How Rural Ontario Institute Used 211 Contact Data
The Analyzing 211 Rural Unmet Needs study provided program developers and policy makers in the provincial, municipal and non-profit sector with an analysis of 211 data to provide a perspective on how the data might be leveraged to support the delivery of community programs and services, especially in the rural context. ROI and 211 Ontario retained Dillon Consulting to assist with this undertaking. With guidance from the project management team and with input from a project advisory committee, Dillon utilized a suite of GIS tools and a process of exploratory data analysis that allowed for iterative views of the data and the exploration of a series of research questions and a testing of a variety of hypotheses. For example, data was used to analyze patterns in unmet needs – with an emphasis on rural unmet needs. Mapped 211 geography data (in contact data) to census subdivisions and also used an index of remoteness.
Analyzing 211 Rural Unmet Needs
Key Benefits of the 211 Ontario Data:
Data Curation
211 maintains comprehensive and standardized resource data about government, health, social and community programs and services in Ontario.
Resource information covers locations, hours, eligibility, services at a location and more. This data is collected by 211’s Community Data Partners and managed by Community Resource Specialists across the 211 System. There are frequent changes to community and social services that 211 and its Data Partners work hard to keep up with for accurate referrals through the phone and online.

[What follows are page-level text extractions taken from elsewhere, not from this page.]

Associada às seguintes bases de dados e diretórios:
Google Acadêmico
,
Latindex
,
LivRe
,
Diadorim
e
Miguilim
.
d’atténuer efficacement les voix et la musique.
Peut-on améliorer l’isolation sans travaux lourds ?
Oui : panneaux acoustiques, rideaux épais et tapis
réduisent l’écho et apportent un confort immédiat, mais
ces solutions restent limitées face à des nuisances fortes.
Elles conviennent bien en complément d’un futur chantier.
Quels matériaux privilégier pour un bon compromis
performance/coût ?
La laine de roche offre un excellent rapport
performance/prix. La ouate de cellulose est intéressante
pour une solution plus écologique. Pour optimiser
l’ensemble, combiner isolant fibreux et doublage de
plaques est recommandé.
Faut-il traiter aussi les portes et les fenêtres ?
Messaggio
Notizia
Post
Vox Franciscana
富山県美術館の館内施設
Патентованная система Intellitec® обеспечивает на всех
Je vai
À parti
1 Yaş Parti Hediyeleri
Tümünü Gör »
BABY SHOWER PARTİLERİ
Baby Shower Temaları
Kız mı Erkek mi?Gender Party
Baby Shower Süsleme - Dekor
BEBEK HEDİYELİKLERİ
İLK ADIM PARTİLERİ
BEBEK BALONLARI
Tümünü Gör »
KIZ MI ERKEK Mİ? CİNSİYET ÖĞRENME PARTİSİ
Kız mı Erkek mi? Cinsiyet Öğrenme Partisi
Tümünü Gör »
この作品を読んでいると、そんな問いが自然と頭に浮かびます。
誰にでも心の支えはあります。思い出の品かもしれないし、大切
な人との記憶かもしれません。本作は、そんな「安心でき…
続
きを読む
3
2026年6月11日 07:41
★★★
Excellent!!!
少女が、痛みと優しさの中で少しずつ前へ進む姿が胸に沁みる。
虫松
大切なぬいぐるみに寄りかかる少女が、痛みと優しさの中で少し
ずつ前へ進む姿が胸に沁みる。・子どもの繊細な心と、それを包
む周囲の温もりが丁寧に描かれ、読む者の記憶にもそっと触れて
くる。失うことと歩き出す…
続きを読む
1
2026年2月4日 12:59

Many organizations contribute to the 211 system in Ontario. Learn more.
If you would like to learn more about 211’s data, or would like to access it for a public good initiative, contact 211data@211Ontario.ca.
Partners Using 211 Data
211 resource and contact data has also been shared with numerous researchers and Ontario organizations exploring issues like transportation in rural communities, isolation of seniors in Eastern Ontario, energy poverty, availability of low-cost dental services, and other needs of residents in urban and rural communities. We also continue to work with partners such as the Rural Ontario Institute, Ontario Caregiver Organization, the Community Data Program, the Canadian Index of Wellbeing, the United Way, and municipal planners to improve the usefulness of 211 Contact data in informing decision-making and program investments.